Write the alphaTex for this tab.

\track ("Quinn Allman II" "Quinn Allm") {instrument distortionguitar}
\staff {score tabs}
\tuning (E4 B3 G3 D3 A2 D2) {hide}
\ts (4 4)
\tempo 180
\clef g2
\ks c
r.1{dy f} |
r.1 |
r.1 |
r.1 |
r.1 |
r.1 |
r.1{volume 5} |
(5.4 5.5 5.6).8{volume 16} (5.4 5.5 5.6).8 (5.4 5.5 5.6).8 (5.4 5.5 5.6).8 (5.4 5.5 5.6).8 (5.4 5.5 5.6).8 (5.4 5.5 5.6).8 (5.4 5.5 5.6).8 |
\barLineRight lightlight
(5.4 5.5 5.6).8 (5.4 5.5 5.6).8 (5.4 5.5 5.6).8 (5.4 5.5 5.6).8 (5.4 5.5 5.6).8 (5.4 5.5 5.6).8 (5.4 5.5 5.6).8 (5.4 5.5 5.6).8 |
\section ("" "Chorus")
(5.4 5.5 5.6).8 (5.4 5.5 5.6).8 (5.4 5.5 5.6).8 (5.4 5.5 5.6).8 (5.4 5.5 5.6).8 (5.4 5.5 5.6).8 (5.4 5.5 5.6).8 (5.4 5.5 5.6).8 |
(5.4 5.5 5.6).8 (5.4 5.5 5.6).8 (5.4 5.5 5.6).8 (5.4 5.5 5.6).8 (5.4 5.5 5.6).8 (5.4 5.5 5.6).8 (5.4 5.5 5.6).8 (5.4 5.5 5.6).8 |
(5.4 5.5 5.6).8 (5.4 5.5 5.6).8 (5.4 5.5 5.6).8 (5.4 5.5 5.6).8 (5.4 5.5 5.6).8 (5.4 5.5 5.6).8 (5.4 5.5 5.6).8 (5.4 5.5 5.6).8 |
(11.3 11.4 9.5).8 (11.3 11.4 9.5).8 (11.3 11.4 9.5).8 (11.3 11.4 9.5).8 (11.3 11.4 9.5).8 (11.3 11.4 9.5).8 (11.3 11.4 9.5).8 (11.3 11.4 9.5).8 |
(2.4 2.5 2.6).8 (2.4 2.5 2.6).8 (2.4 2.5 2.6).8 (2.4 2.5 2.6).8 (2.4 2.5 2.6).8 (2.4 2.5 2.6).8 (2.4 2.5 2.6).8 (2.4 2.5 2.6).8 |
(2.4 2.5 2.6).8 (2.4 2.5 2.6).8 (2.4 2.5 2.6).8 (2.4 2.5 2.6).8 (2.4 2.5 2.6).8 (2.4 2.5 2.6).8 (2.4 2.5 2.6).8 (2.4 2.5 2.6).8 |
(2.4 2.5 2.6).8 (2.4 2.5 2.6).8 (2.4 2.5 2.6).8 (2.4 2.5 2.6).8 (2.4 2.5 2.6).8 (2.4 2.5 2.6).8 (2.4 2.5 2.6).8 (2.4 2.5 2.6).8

********

Opdracht -> Neem het volledige materiaal hierboven over, maar wissel "Chorus" in voor "Verse". Laat al het andere ongewijzigd.

Schriftelijk antwoord ->
Write the alphaTex for this tab.

\track ("Quinn Allman II" "Quinn Allm") {instrument distortionguitar}
\staff {score tabs}
\tuning (E4 B3 G3 D3 A2 D2) {hide}
\ts (4 4)
\tempo 180
\clef g2
\ks c
r.1{dy f} |
r.1 |
r.1 |
r.1 |
r.1 |
r.1 |
r.1{volume 5} |
(5.4 5.5 5.6).8{volume 16} (5.4 5.5 5.6).8 (5.4 5.5 5.6).8 (5.4 5.5 5.6).8 (5.4 5.5 5.6).8 (5.4 5.5 5.6).8 (5.4 5.5 5.6).8 (5.4 5.5 5.6).8 |
\barLineRight lightlight
(5.4 5.5 5.6).8 (5.4 5.5 5.6).8 (5.4 5.5 5.6).8 (5.4 5.5 5.6).8 (5.4 5.5 5.6).8 (5.4 5.5 5.6).8 (5.4 5.5 5.6).8 (5.4 5.5 5.6).8 |
\section ("" "Verse")
(5.4 5.5 5.6).8 (5.4 5.5 5.6).8 (5.4 5.5 5.6).8 (5.4 5.5 5.6).8 (5.4 5.5 5.6).8 (5.4 5.5 5.6).8 (5.4 5.5 5.6).8 (5.4 5.5 5.6).8 |
(5.4 5.5 5.6).8 (5.4 5.5 5.6).8 (5.4 5.5 5.6).8 (5.4 5.5 5.6).8 (5.4 5.5 5.6).8 (5.4 5.5 5.6).8 (5.4 5.5 5.6).8 (5.4 5.5 5.6).8 |
(5.4 5.5 5.6).8 (5.4 5.5 5.6).8 (5.4 5.5 5.6).8 (5.4 5.5 5.6).8 (5.4 5.5 5.6).8 (5.4 5.5 5.6).8 (5.4 5.5 5.6).8 (5.4 5.5 5.6).8 |
(11.3 11.4 9.5).8 (11.3 11.4 9.5).8 (11.3 11.4 9.5).8 (11.3 11.4 9.5).8 (11.3 11.4 9.5).8 (11.3 11.4 9.5).8 (11.3 11.4 9.5).8 (11.3 11.4 9.5).8 |
(2.4 2.5 2.6).8 (2.4 2.5 2.6).8 (2.4 2.5 2.6).8 (2.4 2.5 2.6).8 (2.4 2.5 2.6).8 (2.4 2.5 2.6).8 (2.4 2.5 2.6).8 (2.4 2.5 2.6).8 |
(2.4 2.5 2.6).8 (2.4 2.5 2.6).8 (2.4 2.5 2.6).8 (2.4 2.5 2.6).8 (2.4 2.5 2.6).8 (2.4 2.5 2.6).8 (2.4 2.5 2.6).8 (2.4 2.5 2.6).8 |
(2.4 2.5 2.6).8 (2.4 2.5 2.6).8 (2.4 2.5 2.6).8 (2.4 2.5 2.6).8 (2.4 2.5 2.6).8 (2.4 2.5 2.6).8 (2.4 2.5 2.6).8 (2.4 2.5 2.6).8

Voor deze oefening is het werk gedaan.